Three pieces from 2019 are particularly strong in the elegance of their presentation and symbolic juxtaposition. “Flaming Hot,” “Bacon Is In Everything” and a skateboard upholstered with a Turkish rug are visually striking and contextually complex. “Flaming Hot” is a fan-shaped rug cutout inset with Hot Cheetos wrappers, while “Bacon Is In Everything” is a rug cut into a shape reminiscent of a mandala and inset with McDonald’s sandwich wrappers.
“There's an art to shipping Hot Cheetos to Kurdistan,” Barwari explains. “You’ve got to get the bag… and get a needle, and poke tiny little holes in it so the air comes out, but you don't want to open it because then it'll get stale … You can fit a lot of Hot Cheetos in a luggage. But we can even think about it in the sense of … a larger conversation about that and what else are people lacking, you know? Like real like basic human rights. And resources like running water and electricity.”
Each piece contrasts something indicative of American consumer culture against a visual representation of Middle Eastern tradition and culture. The pieces interrogate where the cultures intersect, where they co-opt, where they clash. “Bacon Is In Everything” in particular reminds us of cultural friction — where does a person observing Muslim dietary laws eat in a nation that really loves its pork?
The fragmentation of the Kurdish state from without and within is at the core of Barwari’s work. “One of one of my favorite artists, a Kurdish contemporary artist named Hiwa K, in an interview with Art 21, he says that being Kurdish is like… because we don't have a country, it's like it's formless. We are formless, we are just constantly cut into all these different pieces. It's definitely a fragmented state, you know. Physically, politically, mentally — it's just very fragmented. Which I think is also something very beautiful about like how [through] years and years, centuries of assimilation and displacement, Kurds still are very resilient. We've held on to our identity and we've held on to our culture, our language through all of it.”
A multidisciplinary approach seem perfectly fitted to such a topic, and Barwari’s practice extends past gallery art to fashion and even podcasting. Her brand Fufu Creations makes and sells t-shirts and bags emblazoned with design vital to Kurdish identity, from the word “Ashti” (peace) in Kurdish to t-shirts calling to free Kurdish journalist Selahattin Demirtas from political imprisonment in Turkey. The brand also sells handmade clothing and tapestries. Nuveen also co-hosts The Newave Podcast with her close friend Pael Abdullah. “I look at that as like a collage too,” Barwari says. “It's just kind of fitting in all the pieces together — we’re kind of trying to bring together the diasporic state. We're trying to bring together all the different Kurds from all over the world and just have a conversation that's very relaxed and unscripted.”
From very small pieces to full installations, each of Barwari’s artworks is freighted with complex relationships and difficult conversations, sometimes couched in metaphor and sometimes straightforward.
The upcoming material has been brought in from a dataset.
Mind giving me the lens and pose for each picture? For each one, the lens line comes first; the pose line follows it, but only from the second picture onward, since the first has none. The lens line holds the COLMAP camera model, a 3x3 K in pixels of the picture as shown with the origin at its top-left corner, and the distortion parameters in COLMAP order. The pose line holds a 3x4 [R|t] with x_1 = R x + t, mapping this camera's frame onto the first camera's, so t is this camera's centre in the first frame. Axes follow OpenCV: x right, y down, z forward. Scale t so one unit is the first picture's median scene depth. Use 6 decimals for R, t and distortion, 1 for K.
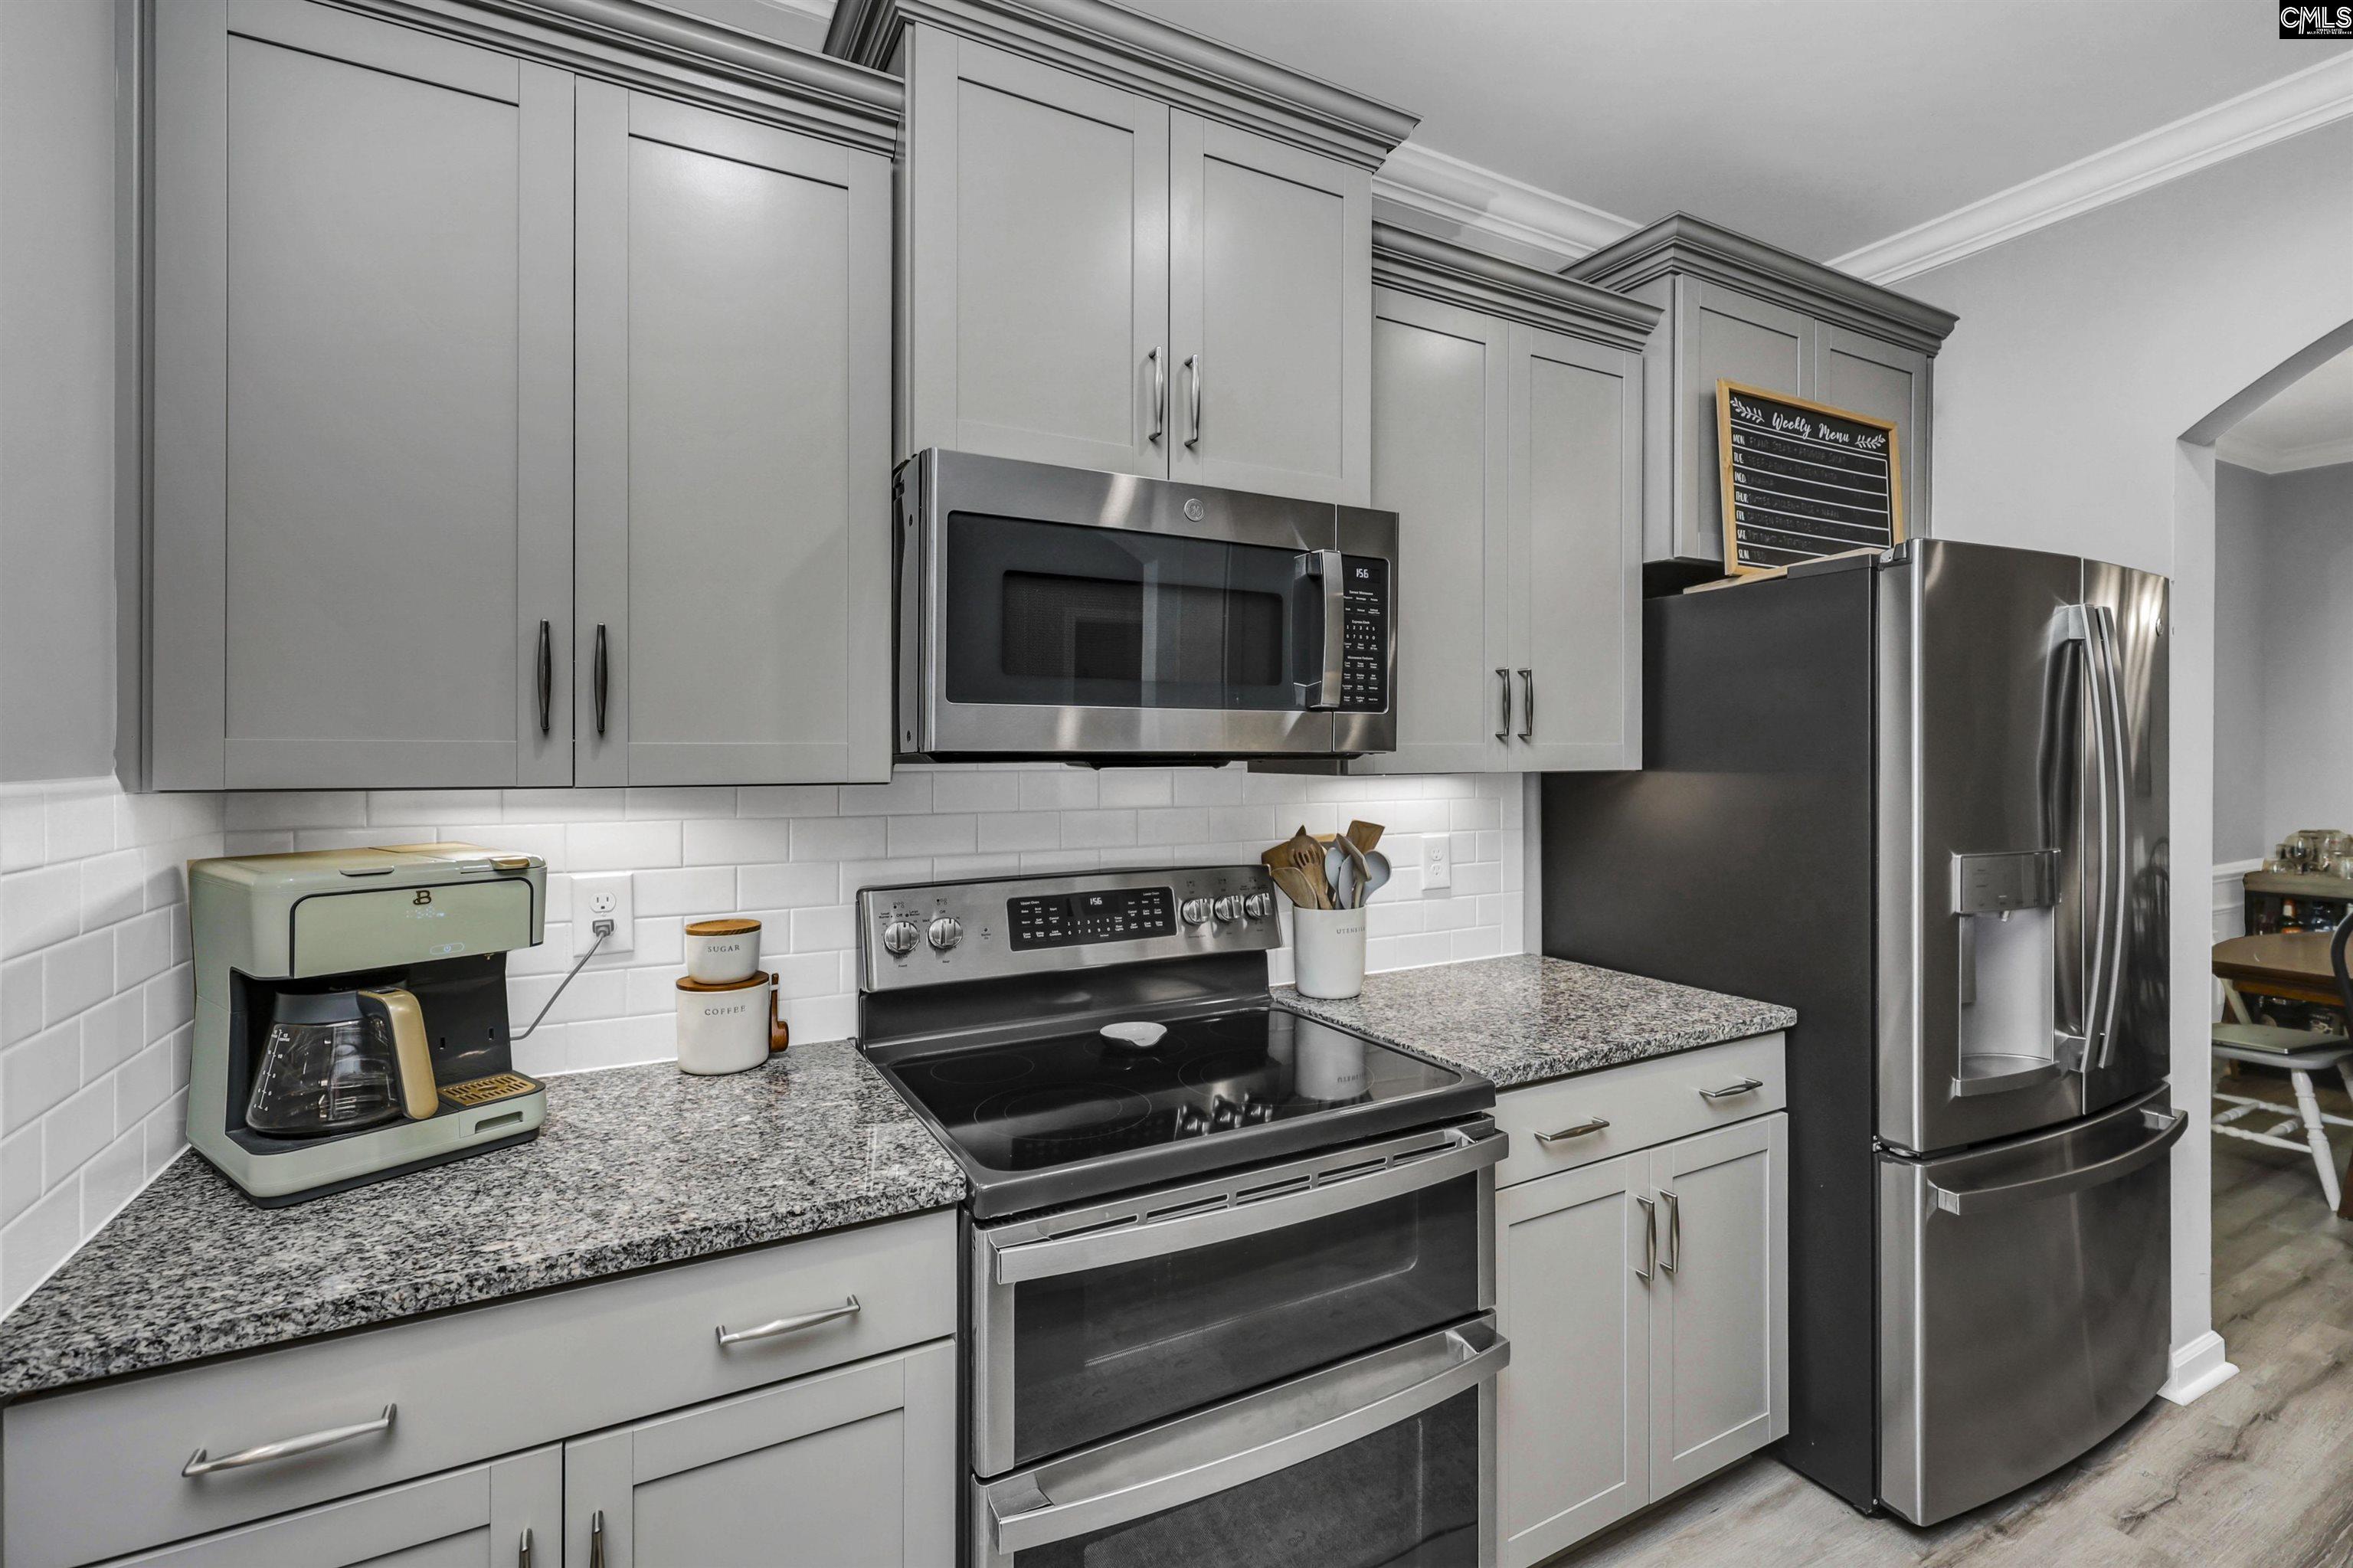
lens RADIAL K [[949.1, 0, 1206.7], [0, 949.1, 744.4], [0, 0, 1]] dist [-0.002083, 0.000135]
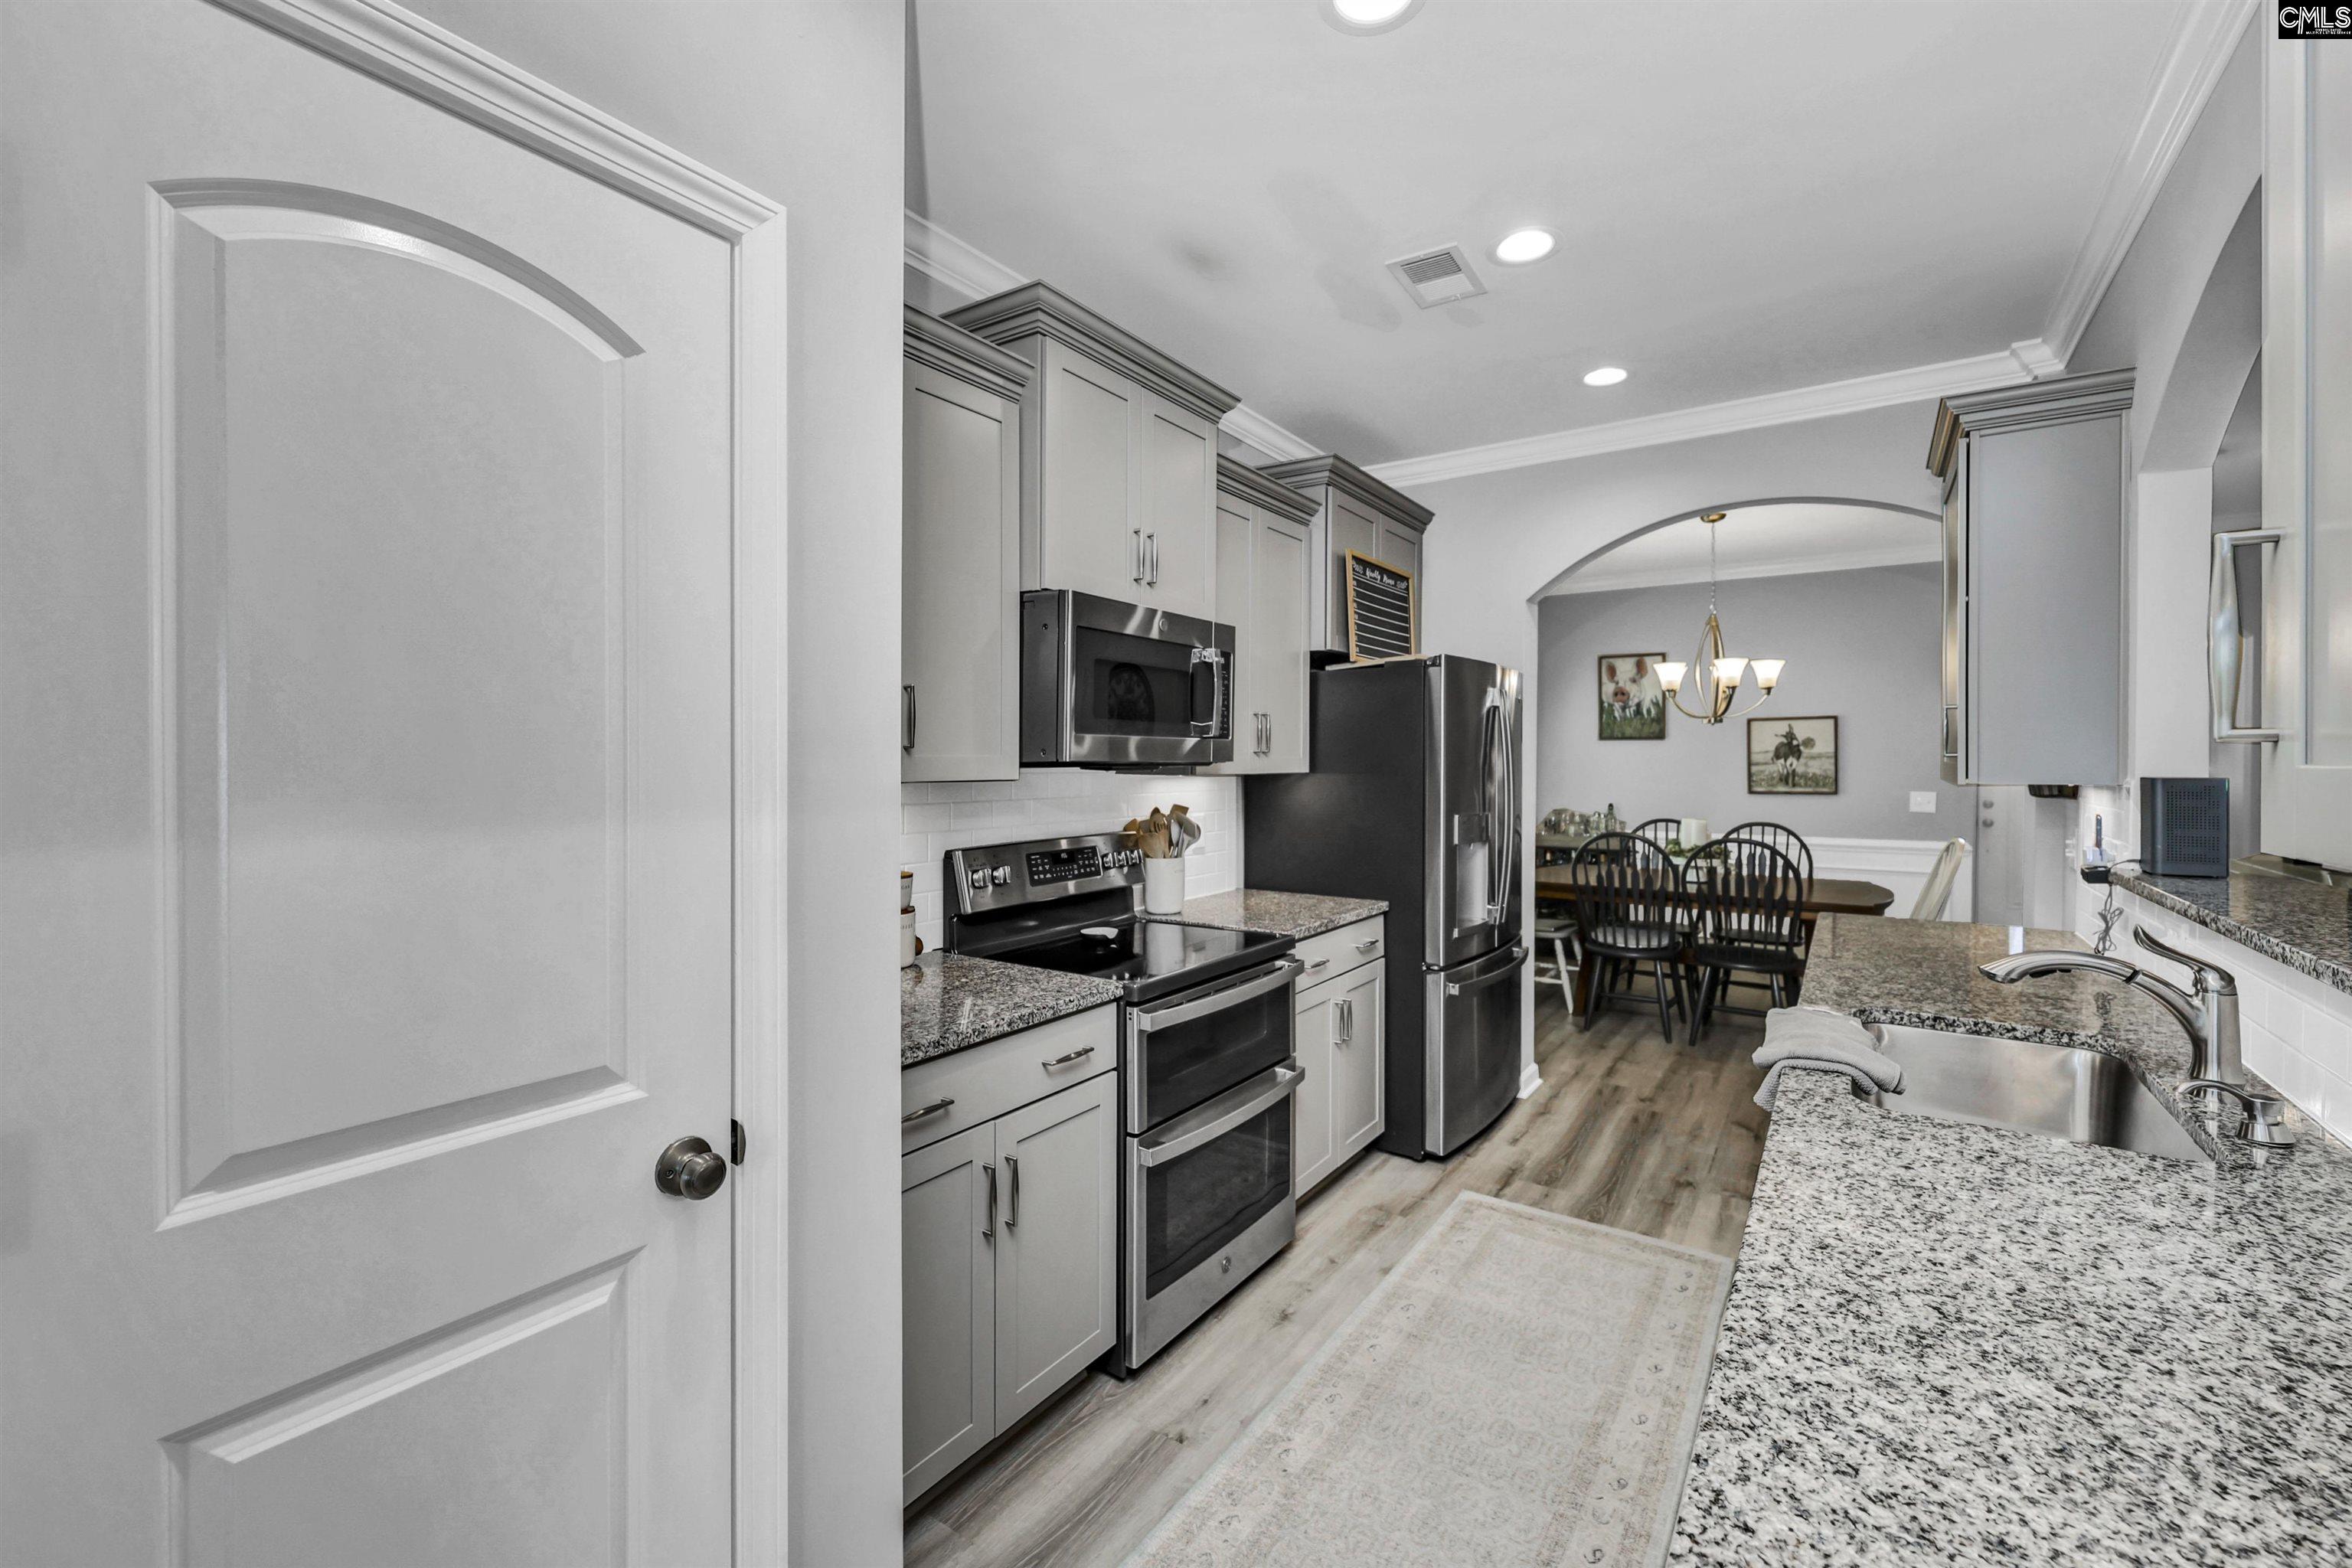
lens RADIAL K [[1010.1, 0, 1200.8], [0, 1010.1, 754.7], [0, 0, 1]] dist [0.009941, 0.000244]
pose [[0.856379, 0.007377, 0.516296, -0.720996], [-0.008538, 0.999964, -0.000126, -0.003980], [-0.516278, -0.004300, 0.856410, -0.505948]]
She easily swings from lampooning the names of Turkish military operations with her “Operation Pink” quilt that lays bare the horrors of military pushes carried out against citizens and juxtaposes it against Barbies and pink gloves, to a banner that simply states “Go Home: If this isn’t my home and that isn’t my home where do I go?”
Although anger and anxiety are present in her work, it isn’t overwhelmed by bitterness or powerlessness. Instead, she infuses it with hope, with wry humor (and the occasional cupcake) and with an open embrace for anyone who feels placeless or “in between.”
“If I can provide a space for someone, even if it's temporary, even if it's just for three minutes, an hour, 10 minutes, and they can walk away feeling hopeful for the future, like they belong or like they're understood and they're not alone — that is enough for me … That’s enough for now.” She smiles. “For now.”